--- Selected excerpt ---
It's always difficult to know how much weight to assign to a survey that some company or organisation commission. Commissioning a survey's a bit like getting a consultancy in to do a report and make some recommendations - with the right steer (and the right company - I'm sure YouGov are as squeaky-clean as can be) you can get the report and recommendations you want. You pay us - and we'll tell you what you want to hear.
With the survey the usual aim is to get media coverage. The BBC, for example, wouldn't usually touch a company press release - but if it's accompanied by a survey ("There Really Are More Crashes on Friday, Say Insurers") the deal is that the company get a namecheck and the media org gets some free news that a lazy hack can just paste into a story.
This one, by the Mental Health Foundation, got wide coverage including the BBC and the Sun.
According to a new public attitudes survey out today, 1 in 7 adults are reluctant to have children (15%) and 1 in 4 less inclined to plan for the future (27%) because of world troubles.
In a YouGov survey commissioned by the Mental Health Foundation, 70% of people say they are most worried about terrorism and 58% by immigration. In contrast, environmental issues are less of a concern – only a third are worried about climate change (38%) and a quarter by the threat of a natural disaster (23%).
Two teensy pointettes
a) the figure for people worried about immigration is remarkably high, given that every official medium tells us that there's nothing at all to worry our bigoted little heads about.
--- Given data ---
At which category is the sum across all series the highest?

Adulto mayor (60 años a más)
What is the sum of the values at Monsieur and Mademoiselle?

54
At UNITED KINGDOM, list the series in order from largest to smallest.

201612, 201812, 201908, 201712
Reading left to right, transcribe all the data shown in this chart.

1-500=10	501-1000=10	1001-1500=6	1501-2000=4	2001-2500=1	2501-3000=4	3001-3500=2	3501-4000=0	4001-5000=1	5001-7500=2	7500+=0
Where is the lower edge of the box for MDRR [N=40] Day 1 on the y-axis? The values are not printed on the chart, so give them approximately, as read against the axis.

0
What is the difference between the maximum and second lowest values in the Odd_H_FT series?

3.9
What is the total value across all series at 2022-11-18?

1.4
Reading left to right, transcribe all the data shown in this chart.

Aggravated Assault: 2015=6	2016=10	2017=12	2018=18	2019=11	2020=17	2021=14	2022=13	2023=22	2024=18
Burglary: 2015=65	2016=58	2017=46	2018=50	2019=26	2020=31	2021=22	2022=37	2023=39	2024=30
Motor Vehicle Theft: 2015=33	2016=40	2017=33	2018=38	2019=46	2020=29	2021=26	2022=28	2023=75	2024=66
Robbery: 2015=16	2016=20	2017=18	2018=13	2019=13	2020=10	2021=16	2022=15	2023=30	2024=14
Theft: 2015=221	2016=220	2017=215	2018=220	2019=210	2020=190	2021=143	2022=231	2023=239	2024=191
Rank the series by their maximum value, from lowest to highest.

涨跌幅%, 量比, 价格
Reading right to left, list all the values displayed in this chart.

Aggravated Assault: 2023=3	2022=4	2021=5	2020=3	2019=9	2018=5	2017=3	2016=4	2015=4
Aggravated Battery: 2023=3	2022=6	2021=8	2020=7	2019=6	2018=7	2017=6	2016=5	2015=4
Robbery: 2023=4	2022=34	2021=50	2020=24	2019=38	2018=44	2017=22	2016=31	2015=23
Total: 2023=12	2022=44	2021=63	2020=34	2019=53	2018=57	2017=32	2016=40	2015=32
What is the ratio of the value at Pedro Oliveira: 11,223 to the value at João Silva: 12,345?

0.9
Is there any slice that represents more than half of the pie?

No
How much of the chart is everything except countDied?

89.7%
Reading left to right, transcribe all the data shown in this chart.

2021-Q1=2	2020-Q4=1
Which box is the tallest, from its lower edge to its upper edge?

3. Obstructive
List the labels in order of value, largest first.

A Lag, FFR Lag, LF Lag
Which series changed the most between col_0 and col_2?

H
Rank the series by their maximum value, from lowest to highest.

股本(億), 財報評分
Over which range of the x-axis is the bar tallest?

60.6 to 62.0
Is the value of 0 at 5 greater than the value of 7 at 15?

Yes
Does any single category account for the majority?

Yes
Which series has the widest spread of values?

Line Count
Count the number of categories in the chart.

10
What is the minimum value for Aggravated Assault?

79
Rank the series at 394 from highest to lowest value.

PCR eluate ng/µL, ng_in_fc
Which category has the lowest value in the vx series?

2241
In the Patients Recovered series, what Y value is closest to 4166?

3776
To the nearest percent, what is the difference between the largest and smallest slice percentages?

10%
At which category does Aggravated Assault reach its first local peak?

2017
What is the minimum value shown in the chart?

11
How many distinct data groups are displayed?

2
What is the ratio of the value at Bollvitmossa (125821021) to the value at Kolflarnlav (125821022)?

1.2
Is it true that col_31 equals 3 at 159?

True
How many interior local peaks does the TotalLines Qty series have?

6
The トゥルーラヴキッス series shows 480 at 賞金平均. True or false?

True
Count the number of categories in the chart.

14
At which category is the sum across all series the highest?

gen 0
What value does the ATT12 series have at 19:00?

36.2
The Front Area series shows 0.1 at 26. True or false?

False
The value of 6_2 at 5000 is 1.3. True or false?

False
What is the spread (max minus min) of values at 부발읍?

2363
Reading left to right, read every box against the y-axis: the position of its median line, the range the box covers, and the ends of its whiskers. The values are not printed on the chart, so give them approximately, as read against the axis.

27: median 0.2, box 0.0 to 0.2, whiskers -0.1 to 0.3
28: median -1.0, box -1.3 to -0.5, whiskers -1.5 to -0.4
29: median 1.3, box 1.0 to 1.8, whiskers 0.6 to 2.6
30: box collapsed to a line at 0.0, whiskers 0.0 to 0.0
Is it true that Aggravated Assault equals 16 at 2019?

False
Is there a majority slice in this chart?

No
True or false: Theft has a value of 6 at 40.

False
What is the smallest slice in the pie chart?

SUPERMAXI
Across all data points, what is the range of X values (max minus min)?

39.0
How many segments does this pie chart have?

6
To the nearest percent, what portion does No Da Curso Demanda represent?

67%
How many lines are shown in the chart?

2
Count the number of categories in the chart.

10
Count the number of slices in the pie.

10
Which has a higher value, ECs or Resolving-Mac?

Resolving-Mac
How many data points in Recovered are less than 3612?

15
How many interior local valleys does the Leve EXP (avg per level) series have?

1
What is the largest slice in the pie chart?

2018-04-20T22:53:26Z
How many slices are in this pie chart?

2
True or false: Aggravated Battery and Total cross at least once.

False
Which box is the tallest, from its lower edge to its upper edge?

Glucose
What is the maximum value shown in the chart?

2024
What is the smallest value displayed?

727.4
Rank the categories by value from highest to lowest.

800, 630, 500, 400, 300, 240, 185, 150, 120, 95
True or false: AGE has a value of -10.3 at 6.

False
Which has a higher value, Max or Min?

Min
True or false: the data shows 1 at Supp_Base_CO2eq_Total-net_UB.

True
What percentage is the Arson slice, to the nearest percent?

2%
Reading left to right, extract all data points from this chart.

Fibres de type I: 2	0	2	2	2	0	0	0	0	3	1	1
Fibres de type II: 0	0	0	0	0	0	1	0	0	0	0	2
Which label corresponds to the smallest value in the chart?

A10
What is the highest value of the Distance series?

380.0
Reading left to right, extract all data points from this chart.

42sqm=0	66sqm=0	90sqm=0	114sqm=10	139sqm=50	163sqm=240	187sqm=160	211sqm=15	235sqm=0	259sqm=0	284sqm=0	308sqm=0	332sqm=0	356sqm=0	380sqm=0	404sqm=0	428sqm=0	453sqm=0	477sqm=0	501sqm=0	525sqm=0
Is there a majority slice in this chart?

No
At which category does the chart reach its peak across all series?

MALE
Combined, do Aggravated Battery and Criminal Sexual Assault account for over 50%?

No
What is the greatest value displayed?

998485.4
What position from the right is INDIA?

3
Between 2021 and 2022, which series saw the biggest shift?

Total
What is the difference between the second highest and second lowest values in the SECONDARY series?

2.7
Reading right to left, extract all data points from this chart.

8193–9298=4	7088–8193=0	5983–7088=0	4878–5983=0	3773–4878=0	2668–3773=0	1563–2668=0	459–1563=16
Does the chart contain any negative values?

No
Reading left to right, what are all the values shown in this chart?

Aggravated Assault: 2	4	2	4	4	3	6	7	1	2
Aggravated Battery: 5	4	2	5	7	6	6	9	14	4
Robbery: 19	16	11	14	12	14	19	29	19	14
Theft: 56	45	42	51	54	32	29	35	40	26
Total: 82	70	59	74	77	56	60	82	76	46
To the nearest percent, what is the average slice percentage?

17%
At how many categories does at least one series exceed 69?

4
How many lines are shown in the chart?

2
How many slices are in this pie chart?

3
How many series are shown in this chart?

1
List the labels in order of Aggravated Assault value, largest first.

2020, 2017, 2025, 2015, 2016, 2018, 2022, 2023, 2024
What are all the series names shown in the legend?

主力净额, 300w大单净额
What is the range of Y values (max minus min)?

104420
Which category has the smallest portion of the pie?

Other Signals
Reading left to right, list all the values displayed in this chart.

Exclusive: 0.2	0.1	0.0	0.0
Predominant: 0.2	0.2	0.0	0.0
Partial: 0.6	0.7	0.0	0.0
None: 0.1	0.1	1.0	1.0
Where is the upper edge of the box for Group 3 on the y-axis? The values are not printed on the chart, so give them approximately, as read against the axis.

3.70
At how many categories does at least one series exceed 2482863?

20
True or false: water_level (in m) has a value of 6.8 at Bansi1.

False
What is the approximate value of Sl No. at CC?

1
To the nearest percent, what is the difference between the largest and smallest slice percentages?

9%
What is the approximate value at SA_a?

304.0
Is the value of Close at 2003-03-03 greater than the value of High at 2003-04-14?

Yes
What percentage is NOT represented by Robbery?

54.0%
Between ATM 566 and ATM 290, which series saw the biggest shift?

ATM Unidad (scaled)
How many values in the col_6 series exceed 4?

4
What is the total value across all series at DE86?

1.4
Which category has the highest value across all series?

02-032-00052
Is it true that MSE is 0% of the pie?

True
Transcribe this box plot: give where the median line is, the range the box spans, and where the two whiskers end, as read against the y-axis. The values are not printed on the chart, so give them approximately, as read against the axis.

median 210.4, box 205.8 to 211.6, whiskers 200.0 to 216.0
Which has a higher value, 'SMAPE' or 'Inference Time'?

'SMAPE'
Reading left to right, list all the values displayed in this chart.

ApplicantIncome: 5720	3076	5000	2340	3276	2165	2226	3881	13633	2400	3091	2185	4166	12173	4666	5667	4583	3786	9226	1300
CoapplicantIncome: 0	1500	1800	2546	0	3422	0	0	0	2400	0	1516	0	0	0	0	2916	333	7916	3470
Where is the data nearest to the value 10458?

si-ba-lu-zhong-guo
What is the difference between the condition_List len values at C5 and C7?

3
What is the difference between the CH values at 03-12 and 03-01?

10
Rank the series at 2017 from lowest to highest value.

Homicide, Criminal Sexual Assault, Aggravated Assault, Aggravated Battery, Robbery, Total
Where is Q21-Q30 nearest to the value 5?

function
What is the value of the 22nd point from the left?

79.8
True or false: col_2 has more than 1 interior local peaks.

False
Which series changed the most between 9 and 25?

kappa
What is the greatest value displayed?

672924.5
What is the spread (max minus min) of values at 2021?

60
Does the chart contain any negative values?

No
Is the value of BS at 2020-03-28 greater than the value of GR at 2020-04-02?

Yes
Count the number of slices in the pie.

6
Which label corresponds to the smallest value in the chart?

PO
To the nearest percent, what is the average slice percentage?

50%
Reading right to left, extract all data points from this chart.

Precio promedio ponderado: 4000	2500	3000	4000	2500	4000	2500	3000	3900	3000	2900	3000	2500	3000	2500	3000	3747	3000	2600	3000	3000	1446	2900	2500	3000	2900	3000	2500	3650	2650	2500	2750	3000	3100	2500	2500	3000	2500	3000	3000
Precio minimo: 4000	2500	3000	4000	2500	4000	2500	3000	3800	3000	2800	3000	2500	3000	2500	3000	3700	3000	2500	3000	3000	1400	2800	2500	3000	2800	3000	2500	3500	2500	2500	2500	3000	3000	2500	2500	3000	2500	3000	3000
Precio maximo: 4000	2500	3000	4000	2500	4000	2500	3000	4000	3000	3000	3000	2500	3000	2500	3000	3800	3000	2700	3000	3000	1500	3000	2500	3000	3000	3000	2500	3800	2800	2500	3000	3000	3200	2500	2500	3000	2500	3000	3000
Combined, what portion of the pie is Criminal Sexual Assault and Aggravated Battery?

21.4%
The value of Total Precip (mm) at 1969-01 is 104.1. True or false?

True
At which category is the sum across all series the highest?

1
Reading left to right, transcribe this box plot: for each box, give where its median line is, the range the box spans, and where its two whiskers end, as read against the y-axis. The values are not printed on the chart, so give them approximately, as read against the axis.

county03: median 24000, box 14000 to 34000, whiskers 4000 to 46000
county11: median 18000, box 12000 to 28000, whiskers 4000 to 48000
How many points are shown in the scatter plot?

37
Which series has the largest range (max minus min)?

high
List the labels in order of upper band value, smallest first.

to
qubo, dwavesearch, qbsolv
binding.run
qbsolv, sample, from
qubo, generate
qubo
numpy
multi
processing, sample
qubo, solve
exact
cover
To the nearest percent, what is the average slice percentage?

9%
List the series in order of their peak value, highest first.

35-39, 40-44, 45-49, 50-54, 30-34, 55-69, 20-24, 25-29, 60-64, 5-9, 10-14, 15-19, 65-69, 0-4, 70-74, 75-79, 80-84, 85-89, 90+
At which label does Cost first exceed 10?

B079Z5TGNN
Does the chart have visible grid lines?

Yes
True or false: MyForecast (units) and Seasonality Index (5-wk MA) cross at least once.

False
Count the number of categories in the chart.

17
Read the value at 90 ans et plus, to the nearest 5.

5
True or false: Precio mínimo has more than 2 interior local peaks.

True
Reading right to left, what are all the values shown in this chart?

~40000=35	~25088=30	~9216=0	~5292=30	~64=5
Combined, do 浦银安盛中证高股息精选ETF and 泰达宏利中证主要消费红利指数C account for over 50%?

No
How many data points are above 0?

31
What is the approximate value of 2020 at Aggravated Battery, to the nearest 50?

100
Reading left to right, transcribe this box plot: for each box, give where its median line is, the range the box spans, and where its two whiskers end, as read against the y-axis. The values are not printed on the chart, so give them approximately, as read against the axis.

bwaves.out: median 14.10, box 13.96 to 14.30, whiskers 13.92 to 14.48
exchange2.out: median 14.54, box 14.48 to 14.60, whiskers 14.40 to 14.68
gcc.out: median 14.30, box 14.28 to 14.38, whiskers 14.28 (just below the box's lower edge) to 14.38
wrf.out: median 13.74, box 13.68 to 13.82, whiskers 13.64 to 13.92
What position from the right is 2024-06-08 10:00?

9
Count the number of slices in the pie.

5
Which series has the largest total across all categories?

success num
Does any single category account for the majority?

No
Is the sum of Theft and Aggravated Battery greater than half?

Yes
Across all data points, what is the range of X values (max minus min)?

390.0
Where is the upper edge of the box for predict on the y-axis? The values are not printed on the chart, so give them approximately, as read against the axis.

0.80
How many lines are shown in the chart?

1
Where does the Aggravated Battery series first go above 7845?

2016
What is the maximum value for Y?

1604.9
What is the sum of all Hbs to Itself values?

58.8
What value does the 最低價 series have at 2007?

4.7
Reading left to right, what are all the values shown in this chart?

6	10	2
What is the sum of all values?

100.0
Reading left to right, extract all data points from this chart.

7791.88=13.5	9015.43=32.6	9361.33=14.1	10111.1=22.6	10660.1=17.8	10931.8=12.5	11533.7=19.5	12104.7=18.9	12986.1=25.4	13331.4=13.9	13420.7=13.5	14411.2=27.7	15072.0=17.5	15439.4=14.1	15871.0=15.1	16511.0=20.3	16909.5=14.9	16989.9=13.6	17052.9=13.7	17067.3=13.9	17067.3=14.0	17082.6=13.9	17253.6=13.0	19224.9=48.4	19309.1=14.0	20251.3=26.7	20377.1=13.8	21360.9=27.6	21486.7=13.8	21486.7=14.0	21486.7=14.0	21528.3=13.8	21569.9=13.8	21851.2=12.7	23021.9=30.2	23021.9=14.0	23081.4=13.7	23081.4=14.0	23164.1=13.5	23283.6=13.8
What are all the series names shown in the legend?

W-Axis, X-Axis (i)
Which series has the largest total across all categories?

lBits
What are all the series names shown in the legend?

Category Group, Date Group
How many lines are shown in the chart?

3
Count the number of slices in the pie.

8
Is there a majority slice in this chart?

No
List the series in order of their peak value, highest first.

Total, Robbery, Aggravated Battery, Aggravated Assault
---
Required work —
Write the next part of the blog post about the Mental Health Foundation survey, picking up after its last sentence. These records come from a different source than the text.

Answer to this task —
b) if fear of terror or worries about immigration lessen the natives desire to breed, then we've potentially got a feedback loop in operation. On immigration, the less the natives breed, the more they notice the ratio of natives to non-natives falling, which lessens desire and so on. On terror - if an incomer group has a high birth rate, or at least one which is NOT lowered by fear of terrorism, then terrorism could almost be said to be a rational demographic strategy, if it lowered native fertility.
That of course would be a simplistic, biologically determinist view. But there's more to people than that, thank God. We don't actually act like ants or bees. Not all the time, anyway.
And in any event, the actual survey stats and methodology don't seem to have been released, so my theoretical house rests on shaky foundations. Perhaps the people who are reluctant to have kids ARE the incomers. I don't think it's likely, but it's possible.